Though out of regional system, Cheney will use Waste-to-Energy
The city of Cheney, which opted out of the Spokane County regional trash system, is opting back in to a major part of it.
This summer, Cheney became only the second city in Washington – behind Seattle – to win approval from the state for a plan to operate an independent garbage system. Cheney will handle its own recycling, household hazardous waste, trash education programs and garbage. But it needed somewhere to put its garbage.
Most trash systems in Washington are county-led and countywide. In November, control of the regional solid waste system in Spokane County will shift from the city of Spokane to Spokane County. It no longer will include all cities within the county.
While some cities opted out of the system to find a cheaper way to dispose trash, Cheney has chosen to stick with the Waste-to-Energy Plant, which is owned by Spokane and will be the main place of disposal for the new regional system.
Though Cheney will remain outside the regional system, it will contract with Spokane to dump it’s trash at the Waste-to-Energy Plant.
Ken Gimpel, Spokane’s assistant utilities director, said Cheney officials determined that creating a new process to haul trash to landfills outside of Spokane County – which Spokane Valley is working to do – would cost more than taking the trash to the West Plains incinerator.

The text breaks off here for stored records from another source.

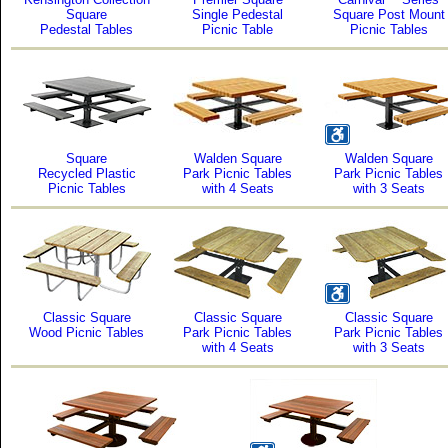
Square
Single Pedestal
Square Post Mount
Pedestal Tables
Picnic Table
Picnic Tables
Square
Walden Square
Walden Square
Recycled Plastic
Park Picnic Tables
Park Picnic Tables
Picnic Tables
with 4 Seats
with 3 Seats
Classic Square
Classic Square
Classic Square
Wood Picnic Tables
Park Picnic Tables
Park Picnic Tables
with 4 Seats
with 3 Seats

Cheney will pay $60 a ton to dispose trash at the plant. That’s less than the $98.50 a ton that’s charged to garbage trucks that drop off trash because Cheney won’t be using the regional system’s recycling and other services, Gimpel said.

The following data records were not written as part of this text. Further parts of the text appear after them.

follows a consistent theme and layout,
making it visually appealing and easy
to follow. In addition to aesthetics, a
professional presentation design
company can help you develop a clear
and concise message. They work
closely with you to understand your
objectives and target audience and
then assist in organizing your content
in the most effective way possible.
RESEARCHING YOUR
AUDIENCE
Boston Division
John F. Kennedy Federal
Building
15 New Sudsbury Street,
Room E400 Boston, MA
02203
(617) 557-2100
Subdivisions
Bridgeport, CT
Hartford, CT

The Spokane City Council on Sept. 8 will consider the agreement to accept Cheney’s trash. The deal also will allow Cheney residents to use the Waste-to-Energy Plant as a dump for the same price city of Spokane residents pay.

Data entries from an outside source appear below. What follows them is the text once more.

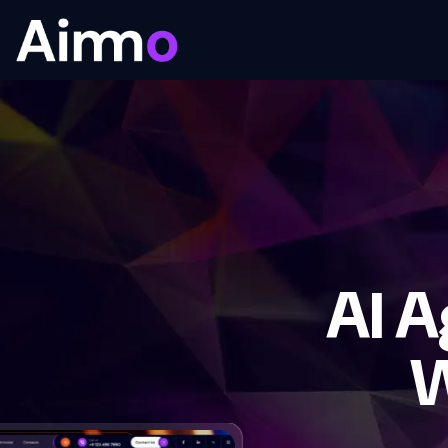
AI 
W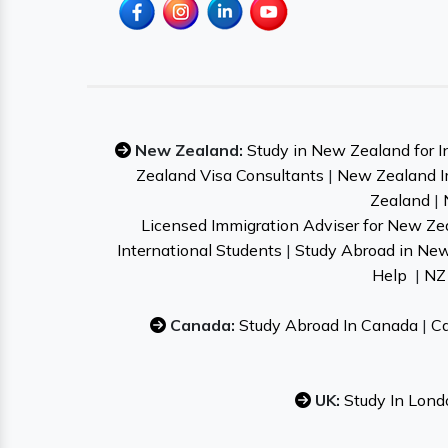
New Zealand:
Study in New Zealand for I
Zealand Visa Consultants
|
New Zealand I
Zealand
|
Licensed Immigration Adviser for New Ze
International Students
|
Study Abroad in Ne
Help
|
NZ 
Canada:
Study Abroad In Canada
|
Ca
UK:
Study In Lond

Gimpel said he is hoping that Airway Heights and Medical Lake join the regional system. Spokane officials say if those cities don’t send trash picked up at the curb to the plant, residents in those cities likely will pay more to self-haul to the plant.
“The one thing we can’t have is people who are paying into the system subsidizing those who aren’t paying into the system,” said Councilman Mike Allen.
The headline on this story was changed on August 29, 3014 to correct an error. The city of Cheney is not joining the Spokane County regional solid waste system even though it will contract with the city of Spokane to dump its trash at the Waste-to-Energy Plant.